Your instructions:
An exact copy is needed of the lines in the entries below from the line with "Annotated regions visible in this slice (outlined" up to and including the line with "Lesion marked by", and of nothing else. Leave the pictures out.

Data excerpts:

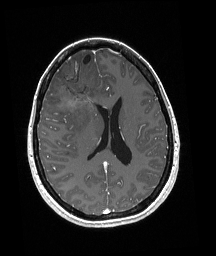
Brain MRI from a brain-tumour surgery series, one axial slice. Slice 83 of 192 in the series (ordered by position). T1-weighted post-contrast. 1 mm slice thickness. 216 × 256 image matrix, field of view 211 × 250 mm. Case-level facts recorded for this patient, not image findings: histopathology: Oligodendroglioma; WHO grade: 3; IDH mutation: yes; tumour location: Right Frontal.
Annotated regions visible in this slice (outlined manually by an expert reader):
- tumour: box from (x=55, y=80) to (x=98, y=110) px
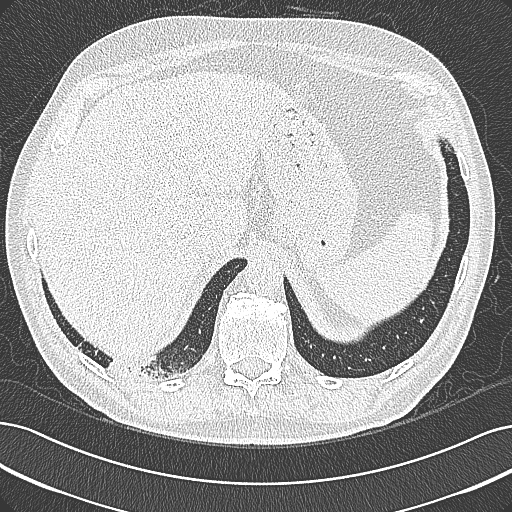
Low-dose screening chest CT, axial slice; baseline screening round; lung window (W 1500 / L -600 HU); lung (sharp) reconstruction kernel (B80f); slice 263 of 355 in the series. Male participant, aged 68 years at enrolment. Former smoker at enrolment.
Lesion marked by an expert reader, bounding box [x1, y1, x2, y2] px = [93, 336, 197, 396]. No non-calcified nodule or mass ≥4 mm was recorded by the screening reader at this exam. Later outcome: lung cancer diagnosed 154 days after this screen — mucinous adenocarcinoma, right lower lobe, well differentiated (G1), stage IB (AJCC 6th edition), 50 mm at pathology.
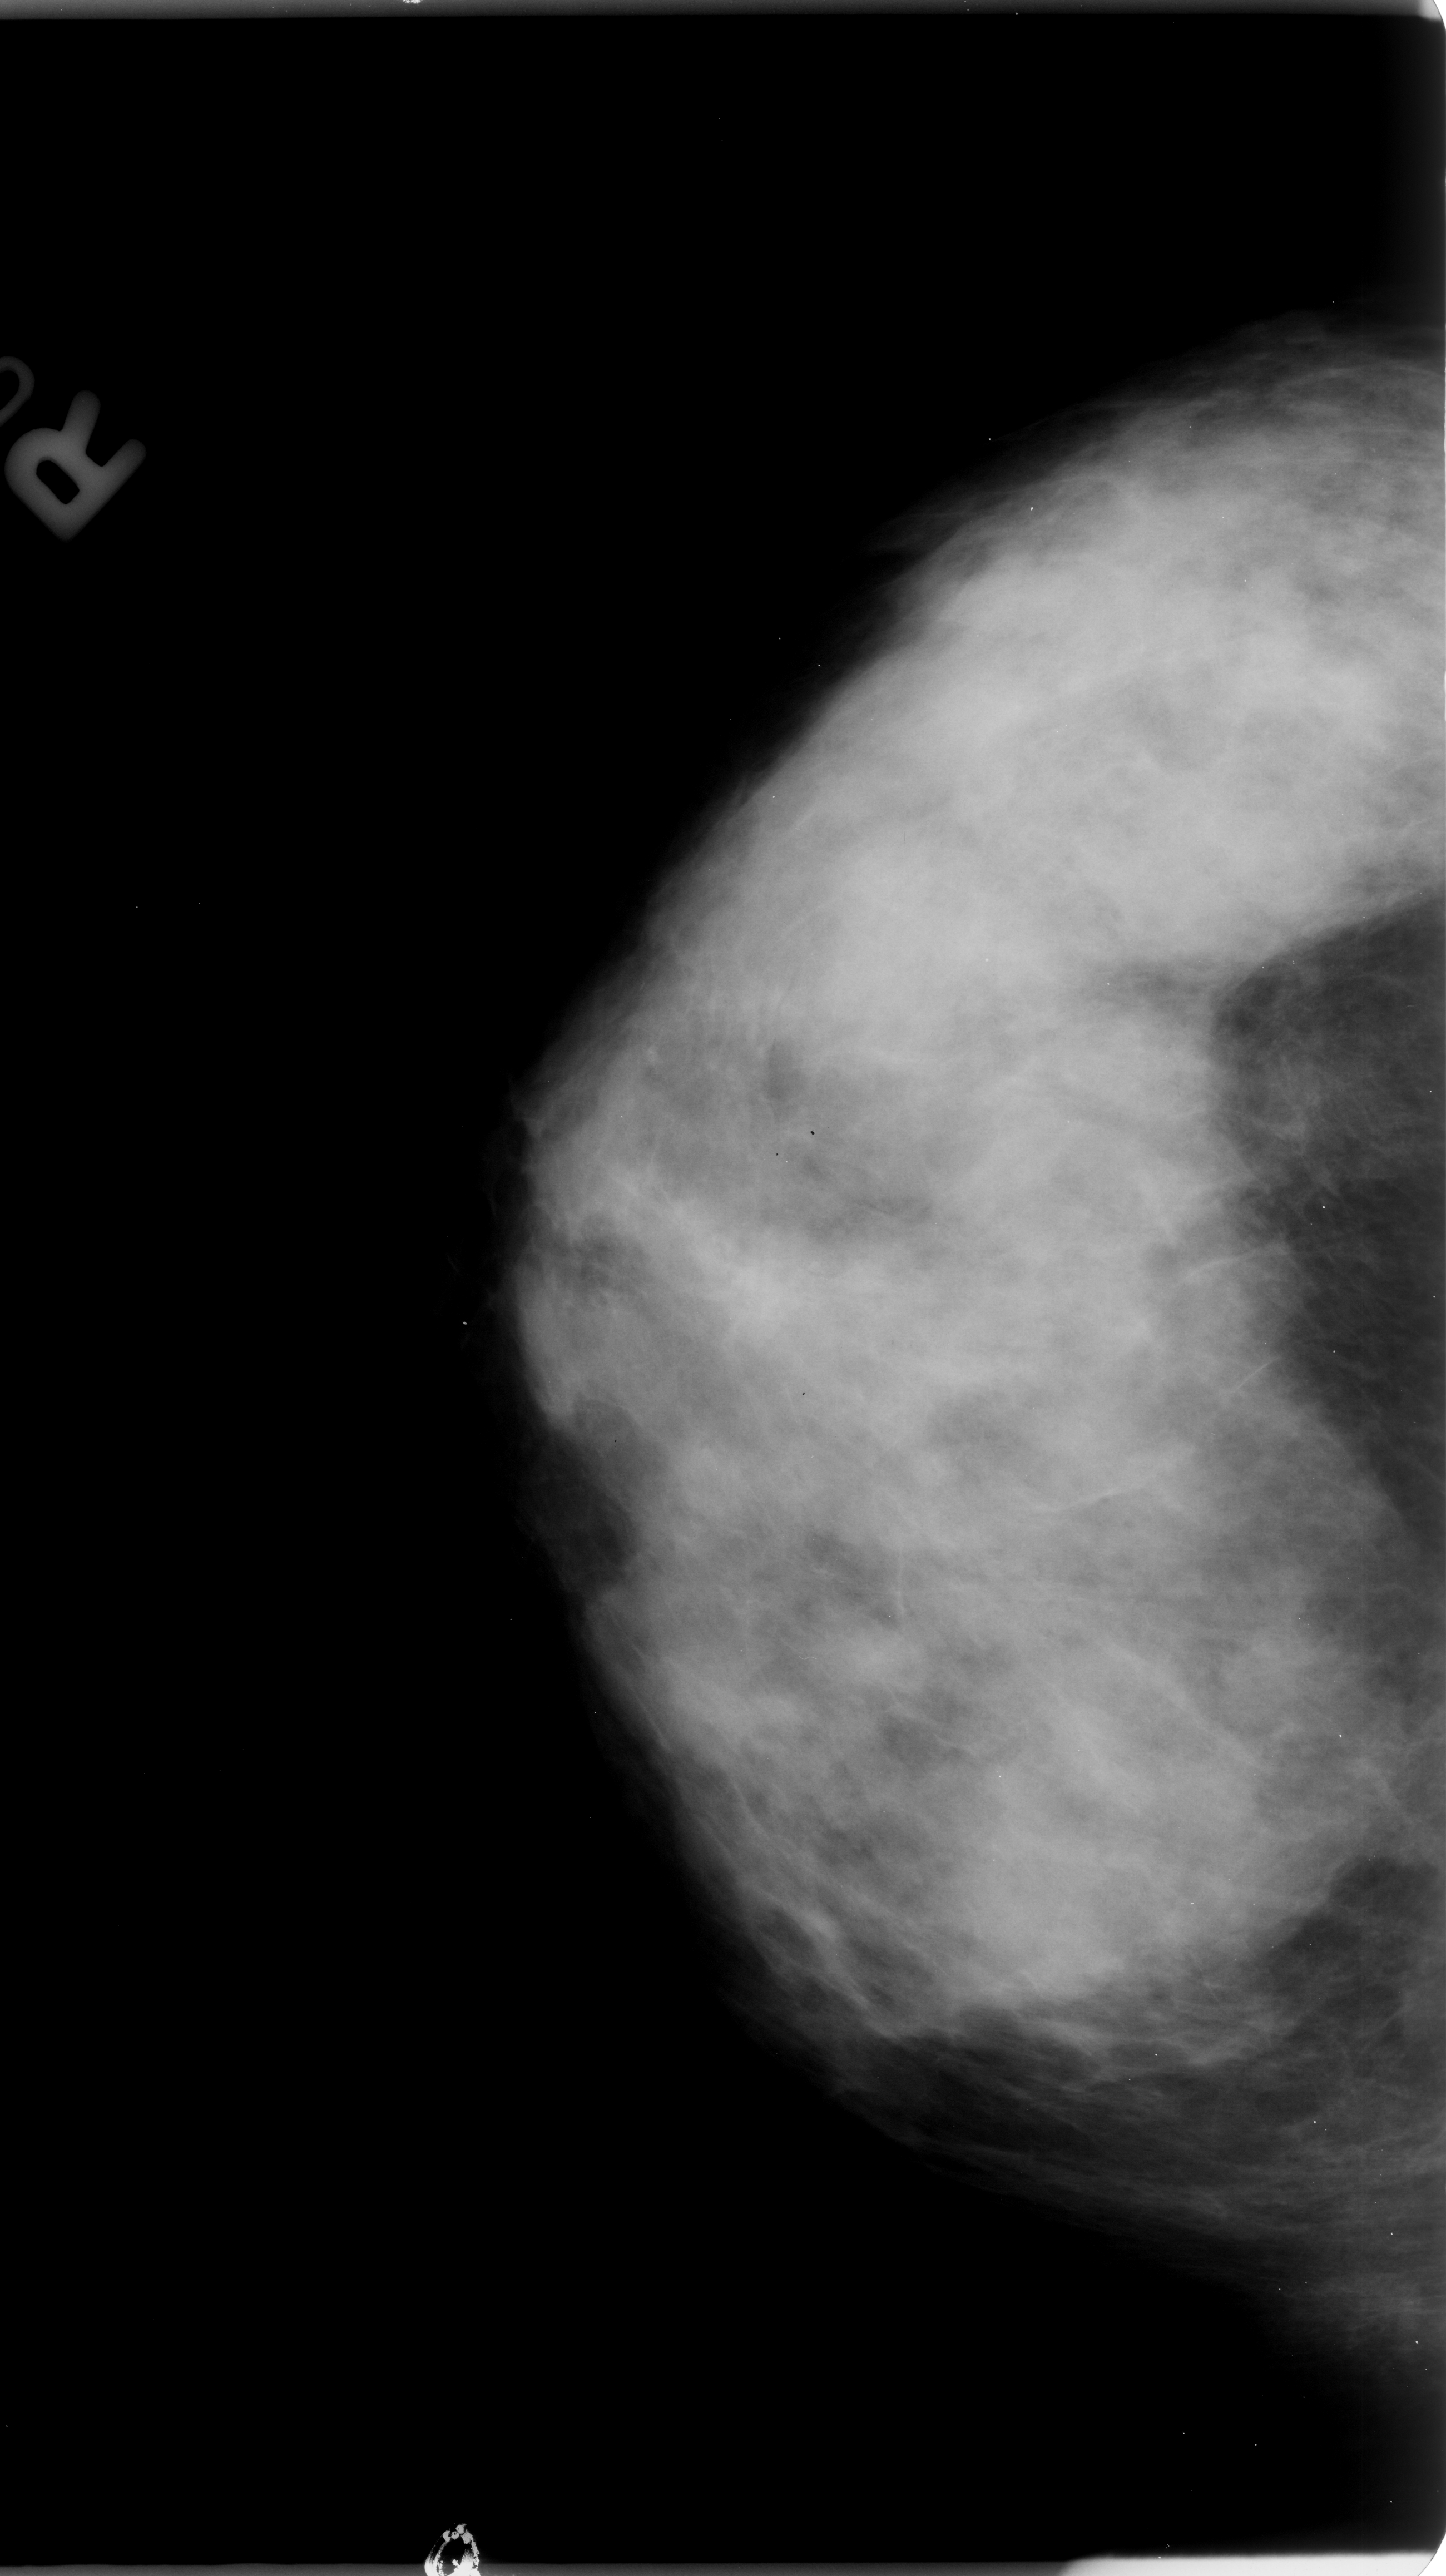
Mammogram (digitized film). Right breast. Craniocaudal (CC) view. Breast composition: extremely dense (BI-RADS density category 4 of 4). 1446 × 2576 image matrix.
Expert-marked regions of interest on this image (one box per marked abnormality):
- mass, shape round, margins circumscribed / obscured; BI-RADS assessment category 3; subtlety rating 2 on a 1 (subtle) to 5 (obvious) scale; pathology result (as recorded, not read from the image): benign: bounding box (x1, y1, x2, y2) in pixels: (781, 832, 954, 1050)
--
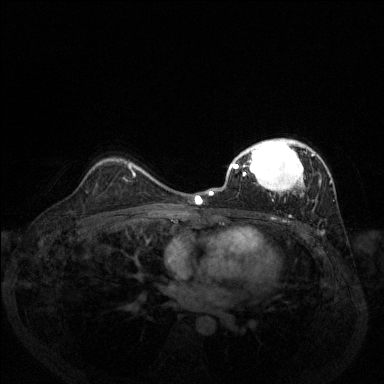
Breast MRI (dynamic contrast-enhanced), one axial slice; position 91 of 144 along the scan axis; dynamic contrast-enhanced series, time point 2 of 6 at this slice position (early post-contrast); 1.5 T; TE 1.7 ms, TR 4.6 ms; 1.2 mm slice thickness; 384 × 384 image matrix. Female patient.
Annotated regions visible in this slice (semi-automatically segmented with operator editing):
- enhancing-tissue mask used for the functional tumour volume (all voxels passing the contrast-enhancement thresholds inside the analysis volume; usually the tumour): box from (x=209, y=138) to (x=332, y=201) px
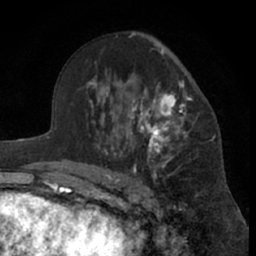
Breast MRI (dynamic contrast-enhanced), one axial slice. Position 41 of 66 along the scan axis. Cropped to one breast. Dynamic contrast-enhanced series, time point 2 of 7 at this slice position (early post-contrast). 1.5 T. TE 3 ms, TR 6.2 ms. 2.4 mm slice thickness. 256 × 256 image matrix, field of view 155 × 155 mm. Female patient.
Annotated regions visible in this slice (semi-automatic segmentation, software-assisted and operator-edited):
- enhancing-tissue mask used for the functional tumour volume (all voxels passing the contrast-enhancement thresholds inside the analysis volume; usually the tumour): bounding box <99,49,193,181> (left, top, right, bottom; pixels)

Reply to the task:
Annotated regions visible in this slice (outlined manually by an expert reader):
- tumour: box from (x=55, y=80) to (x=98, y=110) px
Low-dose screening chest CT, axial slice; baseline screening round; lung window (W 1500 / L -600 HU); lung (sharp) reconstruction kernel (B80f); slice 263 of 355 in the series. Male participant, aged 68 years at enrolment. Former smoker at enrolment.
Lesion marked by an expert reader, bounding box [x1, y1, x2, y2] px = [93, 336, 197, 396]. No non-calcified nodule or mass ≥4 mm was recorded by the screening reader at this exam. Later outcome: lung cancer diagnosed 154 days after this screen — mucinous adenocarcinoma, right lower lobe, well differentiated (G1), stage IB (AJCC 6th edition), 50 mm at pathology.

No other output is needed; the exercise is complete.